▶ _Assignment_
Return the entries below in full. Keep every word as it is.

▶ _Provided material_
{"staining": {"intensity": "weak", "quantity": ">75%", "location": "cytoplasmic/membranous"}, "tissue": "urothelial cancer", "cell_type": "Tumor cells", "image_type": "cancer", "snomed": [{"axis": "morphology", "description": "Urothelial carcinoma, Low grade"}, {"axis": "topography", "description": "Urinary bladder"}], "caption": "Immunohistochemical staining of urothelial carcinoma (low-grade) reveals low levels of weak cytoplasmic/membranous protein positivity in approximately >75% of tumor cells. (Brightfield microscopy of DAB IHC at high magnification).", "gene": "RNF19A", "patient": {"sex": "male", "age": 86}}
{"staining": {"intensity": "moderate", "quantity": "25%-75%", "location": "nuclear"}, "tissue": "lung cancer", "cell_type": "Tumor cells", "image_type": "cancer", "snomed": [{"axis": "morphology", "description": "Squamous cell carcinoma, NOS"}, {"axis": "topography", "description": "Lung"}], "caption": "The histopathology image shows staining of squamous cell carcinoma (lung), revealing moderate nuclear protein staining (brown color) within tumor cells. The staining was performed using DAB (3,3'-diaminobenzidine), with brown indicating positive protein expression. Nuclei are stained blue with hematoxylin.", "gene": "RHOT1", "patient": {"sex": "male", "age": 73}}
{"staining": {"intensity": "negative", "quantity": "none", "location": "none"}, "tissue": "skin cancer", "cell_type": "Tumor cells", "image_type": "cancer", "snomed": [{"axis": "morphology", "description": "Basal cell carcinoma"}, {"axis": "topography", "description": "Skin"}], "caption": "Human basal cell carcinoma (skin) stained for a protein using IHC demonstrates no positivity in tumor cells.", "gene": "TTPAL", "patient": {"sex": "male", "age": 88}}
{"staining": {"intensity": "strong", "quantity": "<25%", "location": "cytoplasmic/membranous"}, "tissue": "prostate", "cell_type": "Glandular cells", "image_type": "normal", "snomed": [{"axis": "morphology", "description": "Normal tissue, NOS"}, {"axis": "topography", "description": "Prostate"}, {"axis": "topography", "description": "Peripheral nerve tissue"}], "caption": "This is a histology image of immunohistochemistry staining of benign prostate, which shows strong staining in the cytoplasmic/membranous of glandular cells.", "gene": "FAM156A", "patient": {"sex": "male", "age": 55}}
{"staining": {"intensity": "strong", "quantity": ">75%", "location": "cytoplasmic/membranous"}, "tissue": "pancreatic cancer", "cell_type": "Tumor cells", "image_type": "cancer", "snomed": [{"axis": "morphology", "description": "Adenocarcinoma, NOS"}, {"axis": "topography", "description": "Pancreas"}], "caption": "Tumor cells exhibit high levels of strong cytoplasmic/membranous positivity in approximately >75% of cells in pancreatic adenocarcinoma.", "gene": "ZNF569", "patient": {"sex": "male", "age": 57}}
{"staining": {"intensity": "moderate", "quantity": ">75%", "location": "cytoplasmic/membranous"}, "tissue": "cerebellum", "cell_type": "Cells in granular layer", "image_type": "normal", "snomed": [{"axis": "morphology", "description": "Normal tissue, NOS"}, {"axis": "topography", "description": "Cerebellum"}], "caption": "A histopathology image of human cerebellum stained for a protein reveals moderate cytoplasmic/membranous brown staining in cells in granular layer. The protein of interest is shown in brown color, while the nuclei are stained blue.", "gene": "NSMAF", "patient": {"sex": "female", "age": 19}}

▶ _Answer space_
{"staining": {"intensity": "weak", "quantity": ">75%", "location": "cytoplasmic/membranous"}, "tissue": "urothelial cancer", "cell_type": "Tumor cells", "image_type": "cancer", "snomed": [{"axis": "morphology", "description": "Urothelial carcinoma, Low grade"}, {"axis": "topography", "description": "Urinary bladder"}], "caption": "Immunohistochemical staining of urothelial carcinoma (low-grade) reveals low levels of weak cytoplasmic/membranous protein positivity in approximately >75% of tumor cells. (Brightfield microscopy of DAB IHC at high magnification).", "gene": "RNF19A", "patient": {"sex": "male", "age": 86}}
{"staining": {"intensity": "moderate", "quantity": "25%-75%", "location": "nuclear"}, "tissue": "lung cancer", "cell_type": "Tumor cells", "image_type": "cancer", "snomed": [{"axis": "morphology", "description": "Squamous cell carcinoma, NOS"}, {"axis": "topography", "description": "Lung"}], "caption": "The histopathology image shows staining of squamous cell carcinoma (lung), revealing moderate nuclear protein staining (brown color) within tumor cells. The staining was performed using DAB (3,3'-diaminobenzidine), with brown indicating positive protein expression. Nuclei are stained blue with hematoxylin.", "gene": "RHOT1", "patient": {"sex": "male", "age": 73}}
{"staining": {"intensity": "negative", "quantity": "none", "location": "none"}, "tissue": "skin cancer", "cell_type": "Tumor cells", "image_type": "cancer", "snomed": [{"axis": "morphology", "description": "Basal cell carcinoma"}, {"axis": "topography", "description": "Skin"}], "caption": "Human basal cell carcinoma (skin) stained for a protein using IHC demonstrates no positivity in tumor cells.", "gene": "TTPAL", "patient": {"sex": "male", "age": 88}}
{"staining": {"intensity": "strong", "quantity": "<25%", "location": "cytoplasmic/membranous"}, "tissue": "prostate", "cell_type": "Glandular cells", "image_type": "normal", "snomed": [{"axis": "morphology", "description": "Normal tissue, NOS"}, {"axis": "topography", "description": "Prostate"}, {"axis": "topography", "description": "Peripheral nerve tissue"}], "caption": "This is a histology image of immunohistochemistry staining of benign prostate, which shows strong staining in the cytoplasmic/membranous of glandular cells.", "gene": "FAM156A", "patient": {"sex": "male", "age": 55}}
{"staining": {"intensity": "strong", "quantity": ">75%", "location": "cytoplasmic/membranous"}, "tissue": "pancreatic cancer", "cell_type": "Tumor cells", "image_type": "cancer", "snomed": [{"axis": "morphology", "description": "Adenocarcinoma, NOS"}, {"axis": "topography", "description": "Pancreas"}], "caption": "Tumor cells exhibit high levels of strong cytoplasmic/membranous positivity in approximately >75% of cells in pancreatic adenocarcinoma.", "gene": "ZNF569", "patient": {"sex": "male", "age": 57}}
{"staining": {"intensity": "moderate", "quantity": ">75%", "location": "cytoplasmic/membranous"}, "tissue": "cerebellum", "cell_type": "Cells in granular layer", "image_type": "normal", "snomed": [{"axis": "morphology", "description": "Normal tissue, NOS"}, {"axis": "topography", "description": "Cerebellum"}], "caption": "A histopathology image of human cerebellum stained for a protein reveals moderate cytoplasmic/membranous brown staining in cells in granular layer. The protein of interest is shown in brown color, while the nuclei are stained blue.", "gene": "NSMAF", "patient": {"sex": "female", "age": 19}}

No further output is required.